Seven years later, on 21 August 1814, a school of higher instruction for the whole Abruzzi area, with university level teaching in medicine, was inaugurated in L'Aquila by Joachim Murat, Napoleon's brother-in-law and king of Naples.
Immediately after the Restoration, by a decree on 14 January 1817, King Ferdinand settled that in L'Aquila, as in Bari, Salerno and Catanzaro, a Reale Liceo be opened, teaching law, anatomy and physiology, surgery and midwifery, chemistry and pharmaceutical studies as well as forensic medicine and various scientific subjects.
By a decree of 3 December 1874, the students of the L'Aquila Reale Liceo were recognised as qualified to practise pharmacy, surgery and land-surveying, but degrees were conferred by the University of Naples, upon which the Licei were dependent.
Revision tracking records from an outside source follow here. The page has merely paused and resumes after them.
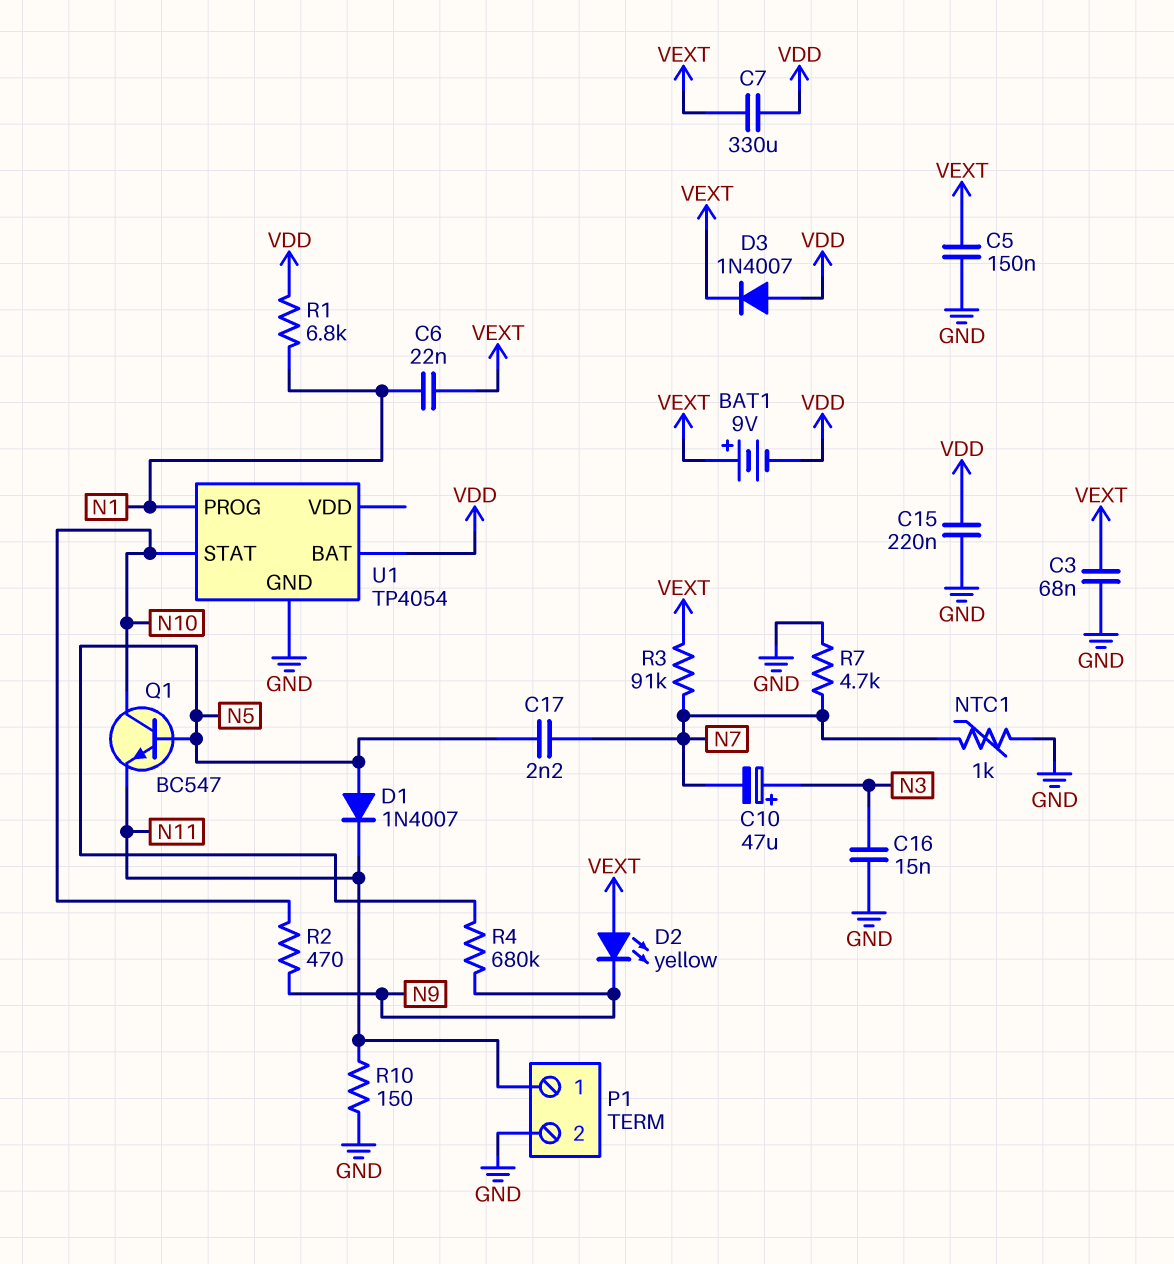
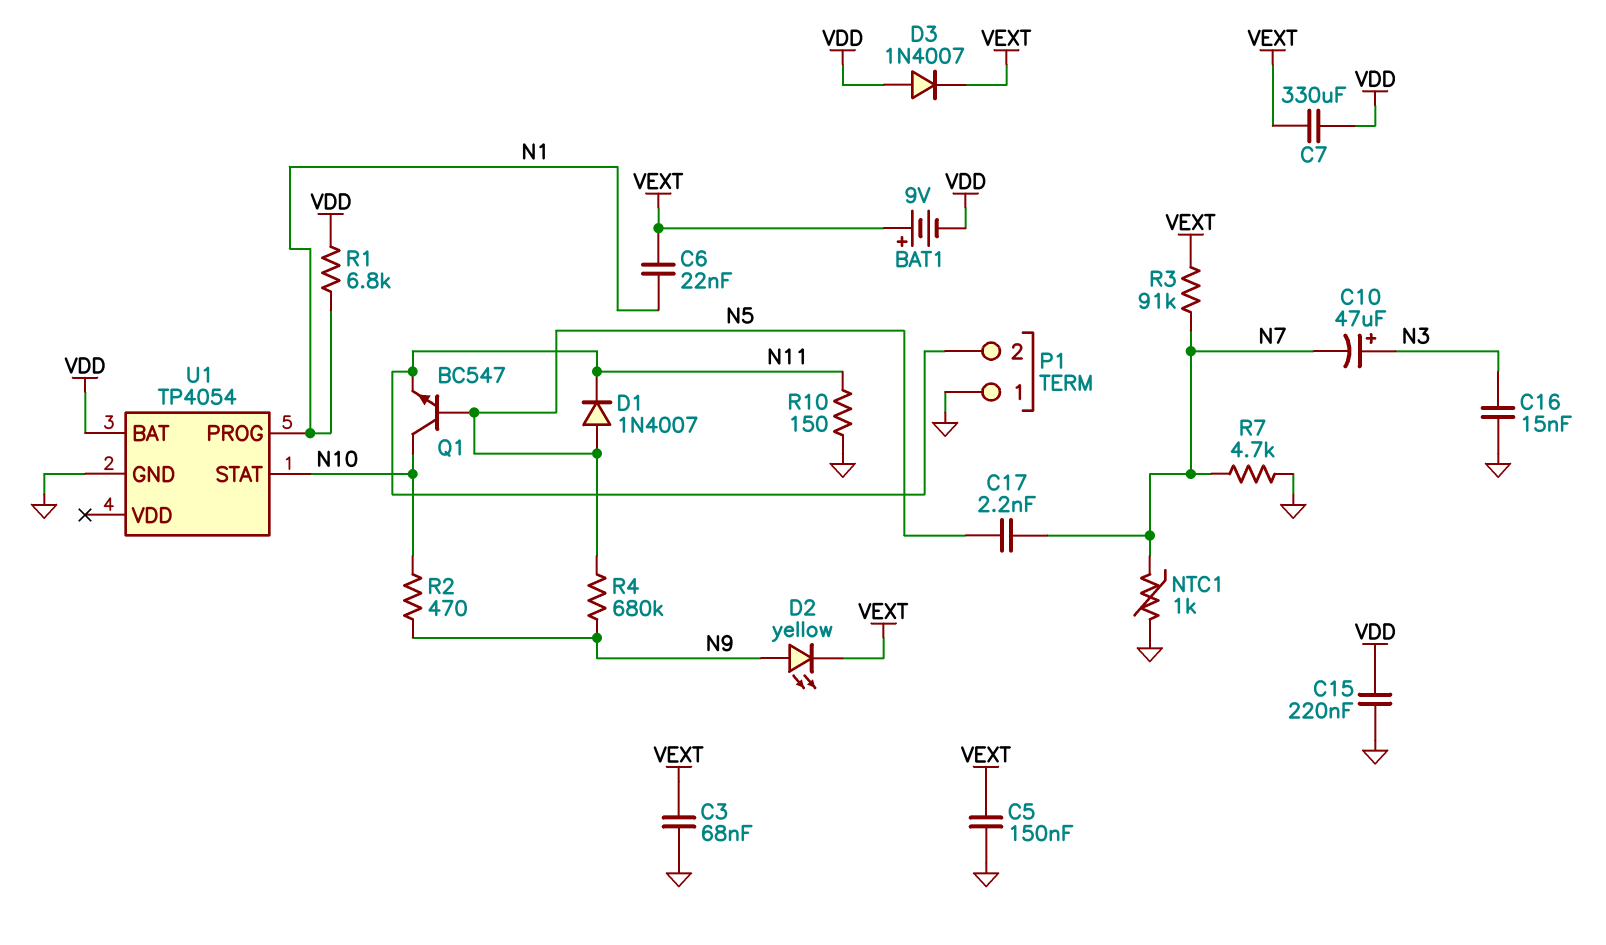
D2: LED yellow (A VEXT, K N9) -> LED yellow (A N9, K VEXT)
P1 pin 1: N11 -> GND
P1 pin 2: GND -> N11

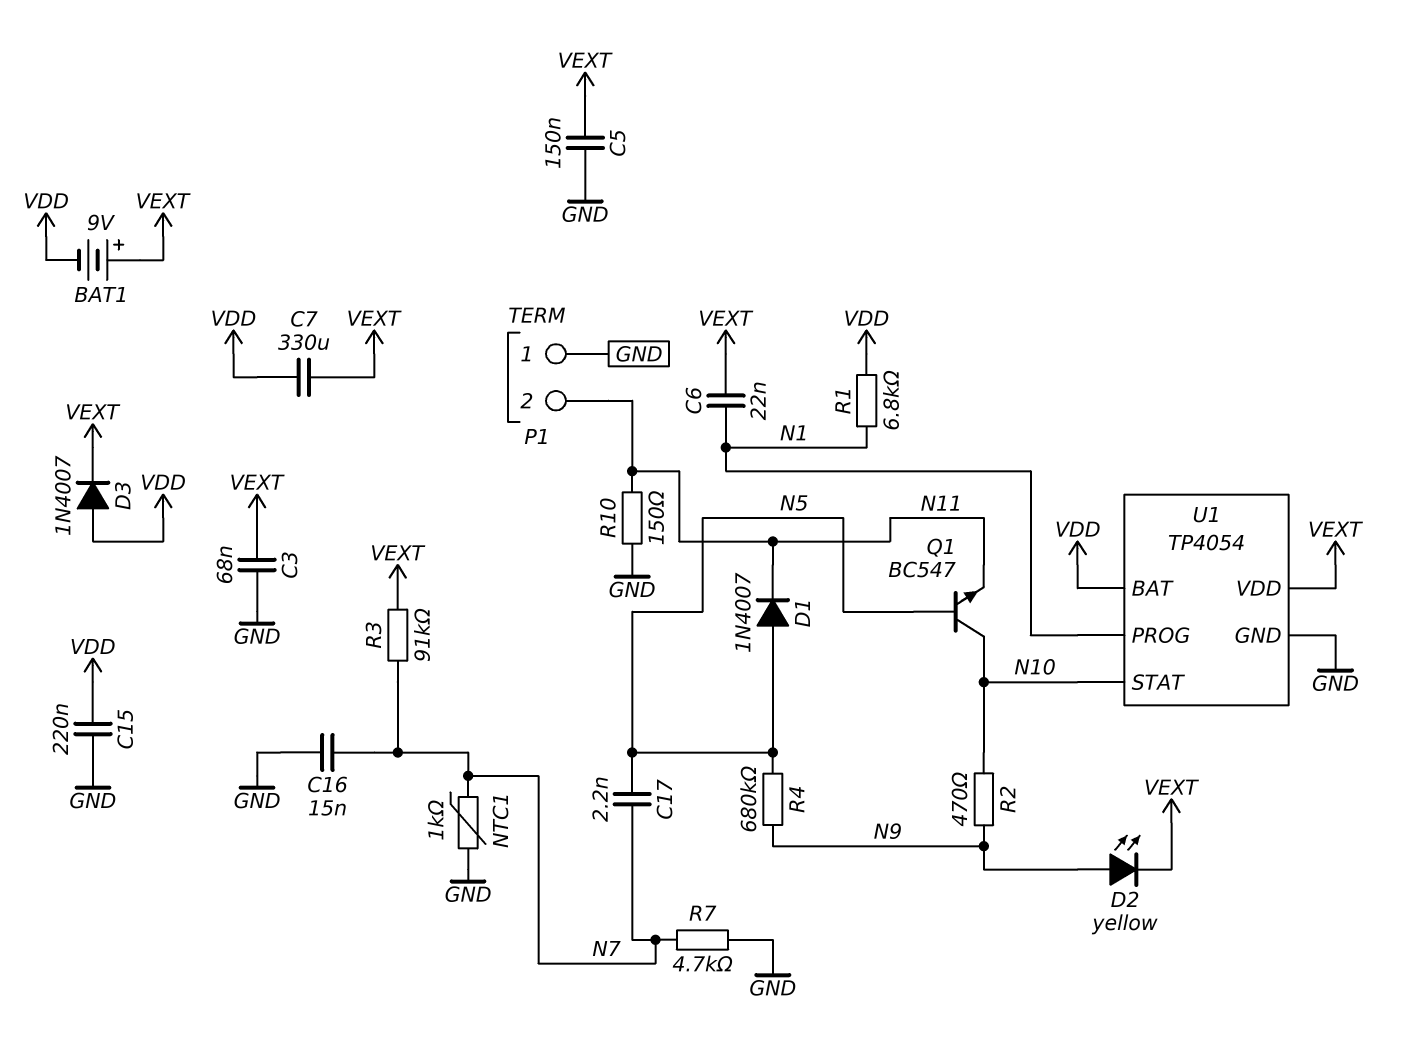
C10: 47uF (plus N3, minus N7) -> none
C16: 15nF (GND, N3) -> 15nF (GND, N7)
U1 pin VDD: none -> VEXT

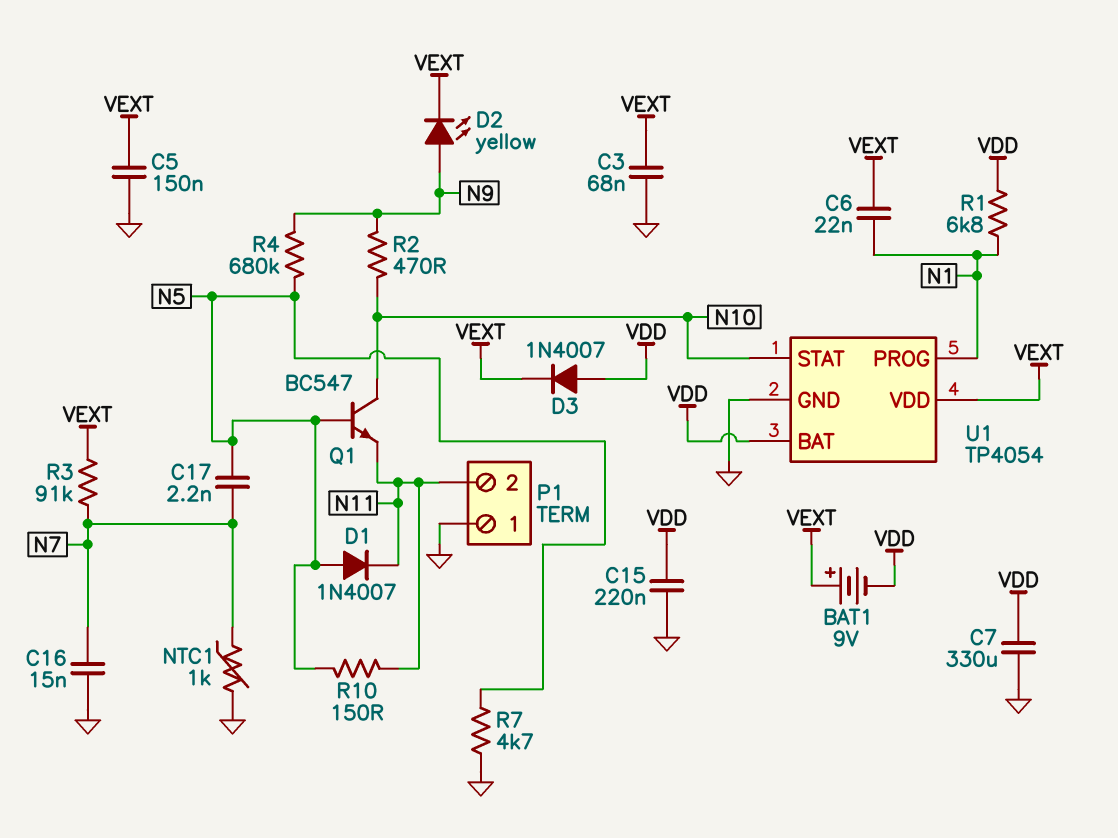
C7: 330uF (VDD, VEXT) -> 330uF (GND, VDD)
R7: 4.7k (GND, N7) -> 4.7k (GND, N5)
R10: 150 (GND, N11) -> 150 (N5, N11)

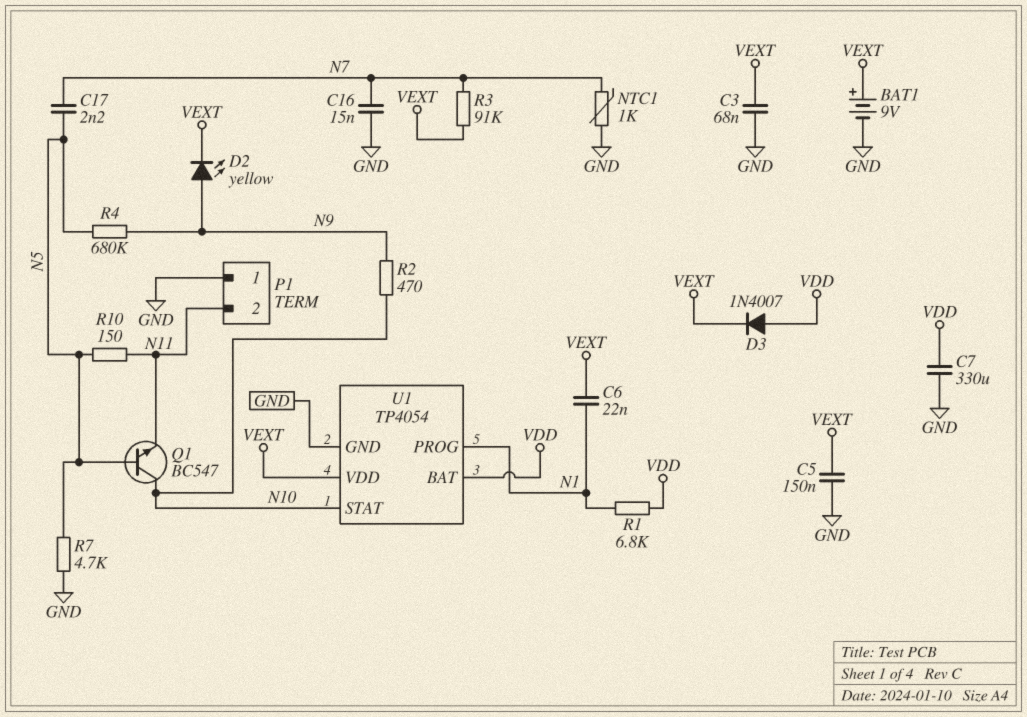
BAT1: 9V (plus VEXT, minus VDD) -> 9V (plus VEXT, minus GND)
C15: 220nF (GND, VDD) -> none
D1: diode 1N4007 (A N5, K N11) -> none

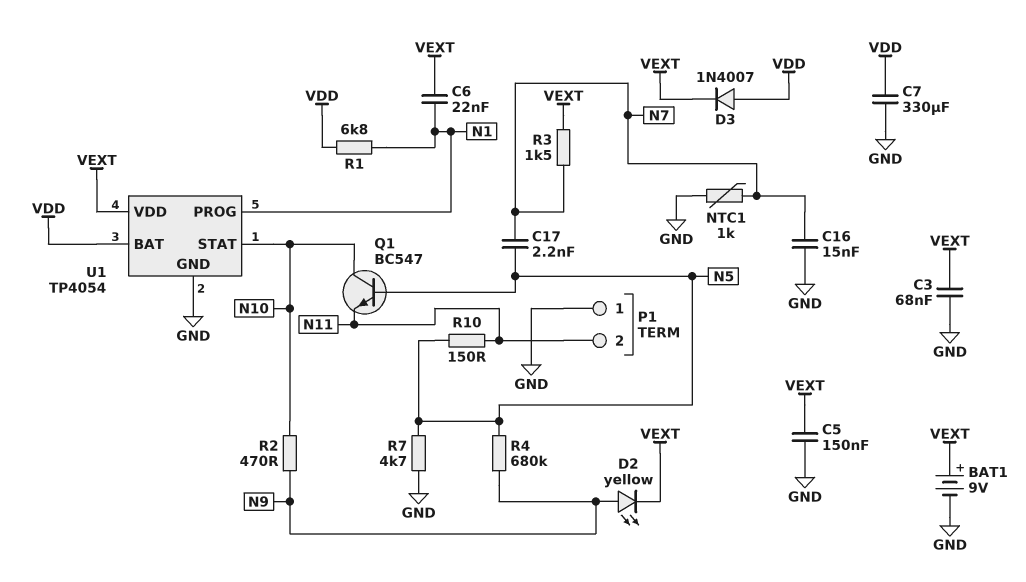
R3: 91k (N7, VEXT) -> 1.5k (N7, VEXT)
As a result of this decree, the number of students attending the school in L'Aquila, which in 1861 had become the Scuola Universitaria di Farmacia, Notariato e Chirurgia minore, dropped considerably.
The success enjoyed by these courses formed the foundation for a free University of L'Aquila, and, thanks to support from local bodies, on 15 December 1952 teaching was inaugurated at the Istituto Universitario di Magistero.
In the academic year 1982-83 the Faculties of Education, Medicine, Engineering and Sciences, which had until that time constituted the free University of L'Aquila (established by a decree of the President of the Republic of 18 August 1964), became state institutions.